Abstract
Severe acute respiratory syndrome coronavirus 2, SARS-CoV-2, was quickly identified as the cause of COVID-19 disease soon after its earliest reports. Global sequencing of thousands of genomes has revealed many common genetic variants, which are the key to unraveling the early evolutionary history of SARS-CoV-2 and tracking its global spread over time. However, our knowledge of fundamental events in the genome evolution and spread of this coronavirus remains grossly incomplete and highly uncertain. A deep understanding of the contemporary evolution of SARS-CoV-2 is urgently needed not only for a retrospective on how, when, and why COVID-19 has emerged and spread, but also for creating remedies through efforts of science, technology, medicine, and public policy.

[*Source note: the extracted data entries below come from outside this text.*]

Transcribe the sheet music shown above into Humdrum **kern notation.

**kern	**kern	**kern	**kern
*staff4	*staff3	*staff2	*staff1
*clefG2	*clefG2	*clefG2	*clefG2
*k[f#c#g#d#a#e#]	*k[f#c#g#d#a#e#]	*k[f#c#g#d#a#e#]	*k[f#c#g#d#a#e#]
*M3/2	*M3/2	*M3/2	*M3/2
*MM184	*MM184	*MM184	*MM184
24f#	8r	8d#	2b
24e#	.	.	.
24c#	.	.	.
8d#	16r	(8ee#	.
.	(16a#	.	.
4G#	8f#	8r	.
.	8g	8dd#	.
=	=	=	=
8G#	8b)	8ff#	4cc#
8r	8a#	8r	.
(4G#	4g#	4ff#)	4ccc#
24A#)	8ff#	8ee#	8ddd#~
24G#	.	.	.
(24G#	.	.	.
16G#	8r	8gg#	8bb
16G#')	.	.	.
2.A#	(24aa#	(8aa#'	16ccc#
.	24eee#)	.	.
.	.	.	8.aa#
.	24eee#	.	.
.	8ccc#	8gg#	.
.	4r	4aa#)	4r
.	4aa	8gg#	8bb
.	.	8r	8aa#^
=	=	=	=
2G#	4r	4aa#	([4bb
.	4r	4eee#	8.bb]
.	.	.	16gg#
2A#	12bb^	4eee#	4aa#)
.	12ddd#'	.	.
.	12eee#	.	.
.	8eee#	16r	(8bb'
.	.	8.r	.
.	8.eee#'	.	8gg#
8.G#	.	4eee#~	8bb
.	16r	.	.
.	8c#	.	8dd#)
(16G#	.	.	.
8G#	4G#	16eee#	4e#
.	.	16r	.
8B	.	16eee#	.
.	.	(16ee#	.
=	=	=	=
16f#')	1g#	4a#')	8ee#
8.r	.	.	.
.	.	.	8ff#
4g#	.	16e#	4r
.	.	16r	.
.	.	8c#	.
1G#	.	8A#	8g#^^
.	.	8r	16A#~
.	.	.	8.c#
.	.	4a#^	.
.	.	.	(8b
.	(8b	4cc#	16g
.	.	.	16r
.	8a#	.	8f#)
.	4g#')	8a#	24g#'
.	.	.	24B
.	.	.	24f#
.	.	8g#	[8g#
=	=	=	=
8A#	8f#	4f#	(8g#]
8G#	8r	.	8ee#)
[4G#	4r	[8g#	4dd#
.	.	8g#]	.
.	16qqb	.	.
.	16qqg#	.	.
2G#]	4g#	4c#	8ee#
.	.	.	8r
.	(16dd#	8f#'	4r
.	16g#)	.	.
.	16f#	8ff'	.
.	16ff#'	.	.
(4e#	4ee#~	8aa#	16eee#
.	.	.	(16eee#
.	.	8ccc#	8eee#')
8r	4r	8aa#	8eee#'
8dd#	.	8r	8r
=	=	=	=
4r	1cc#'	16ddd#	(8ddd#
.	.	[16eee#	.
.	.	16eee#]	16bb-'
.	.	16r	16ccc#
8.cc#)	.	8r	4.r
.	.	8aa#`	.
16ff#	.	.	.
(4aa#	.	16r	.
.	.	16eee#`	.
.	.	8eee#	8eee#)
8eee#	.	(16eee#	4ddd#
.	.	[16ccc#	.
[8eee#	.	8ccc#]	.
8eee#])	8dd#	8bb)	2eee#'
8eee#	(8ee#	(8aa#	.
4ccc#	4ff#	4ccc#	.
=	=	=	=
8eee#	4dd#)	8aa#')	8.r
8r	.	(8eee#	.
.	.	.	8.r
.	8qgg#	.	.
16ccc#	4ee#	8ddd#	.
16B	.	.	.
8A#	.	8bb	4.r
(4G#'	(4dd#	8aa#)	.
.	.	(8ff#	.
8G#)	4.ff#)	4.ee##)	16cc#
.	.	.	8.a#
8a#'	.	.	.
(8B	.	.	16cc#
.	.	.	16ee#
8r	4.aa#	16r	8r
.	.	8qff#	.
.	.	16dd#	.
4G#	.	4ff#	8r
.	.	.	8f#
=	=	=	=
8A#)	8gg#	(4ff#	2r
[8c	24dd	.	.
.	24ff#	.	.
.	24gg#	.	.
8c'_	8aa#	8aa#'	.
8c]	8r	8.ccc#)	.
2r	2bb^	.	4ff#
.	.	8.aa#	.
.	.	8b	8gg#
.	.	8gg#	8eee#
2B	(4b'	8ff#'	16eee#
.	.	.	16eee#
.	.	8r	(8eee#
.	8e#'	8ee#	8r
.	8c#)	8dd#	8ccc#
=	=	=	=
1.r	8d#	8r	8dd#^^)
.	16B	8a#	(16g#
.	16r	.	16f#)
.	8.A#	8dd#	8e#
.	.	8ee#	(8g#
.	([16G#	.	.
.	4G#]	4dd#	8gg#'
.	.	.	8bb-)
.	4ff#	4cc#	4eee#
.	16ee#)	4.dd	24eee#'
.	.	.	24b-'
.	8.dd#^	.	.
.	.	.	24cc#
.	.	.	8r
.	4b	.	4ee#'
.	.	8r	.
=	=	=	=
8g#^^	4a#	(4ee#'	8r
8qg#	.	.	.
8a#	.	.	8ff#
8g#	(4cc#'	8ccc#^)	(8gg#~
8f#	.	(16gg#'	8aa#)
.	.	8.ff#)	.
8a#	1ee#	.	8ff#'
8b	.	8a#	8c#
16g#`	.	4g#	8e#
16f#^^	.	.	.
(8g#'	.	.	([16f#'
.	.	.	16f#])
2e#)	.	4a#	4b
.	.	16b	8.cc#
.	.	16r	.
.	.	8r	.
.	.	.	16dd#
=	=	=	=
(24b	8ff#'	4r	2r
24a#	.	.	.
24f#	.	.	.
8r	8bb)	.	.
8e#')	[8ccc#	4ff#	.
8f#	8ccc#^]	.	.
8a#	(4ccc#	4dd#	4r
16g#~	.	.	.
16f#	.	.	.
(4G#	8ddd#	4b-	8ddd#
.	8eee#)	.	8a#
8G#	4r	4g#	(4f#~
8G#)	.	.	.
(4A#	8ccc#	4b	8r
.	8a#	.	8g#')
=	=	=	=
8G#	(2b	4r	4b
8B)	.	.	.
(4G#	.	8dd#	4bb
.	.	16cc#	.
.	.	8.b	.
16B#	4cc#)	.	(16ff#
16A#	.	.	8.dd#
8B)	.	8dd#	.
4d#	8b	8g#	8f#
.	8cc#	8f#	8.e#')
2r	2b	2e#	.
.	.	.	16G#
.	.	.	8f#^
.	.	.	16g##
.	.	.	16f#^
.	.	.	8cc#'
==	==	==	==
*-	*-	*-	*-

Here, we present the heretofore cryptic mutational history, phylogeny, and dynamics of SARS-CoV-2 from an analysis of tens of thousands of high-quality genomes. The reconstructed mutational progression is highly concordant with the timing of coronavirus sampling dates. It predicts the genome sequence of the progenitor virus whose earliest offspring, without any non-synonymous mutations, were still spreading worldwide months after the report of COVID-19. Over time, mutations of the progenitor gave rise to seven dominant lineages that spread episodically over time, some of which likely arose in Europe and North America after the genesis of the ancestral lineages in China. Mutational barcoding establishes that North American coronaviruses harbor genome signatures different from coronaviruses prevalent in Europe and Asia, which have converged over time. These spatiotemporal patterns continue to evolve as the pandemic progresses and can be viewed live online.
Competing Interest Statement
The authors have declared no competing interest.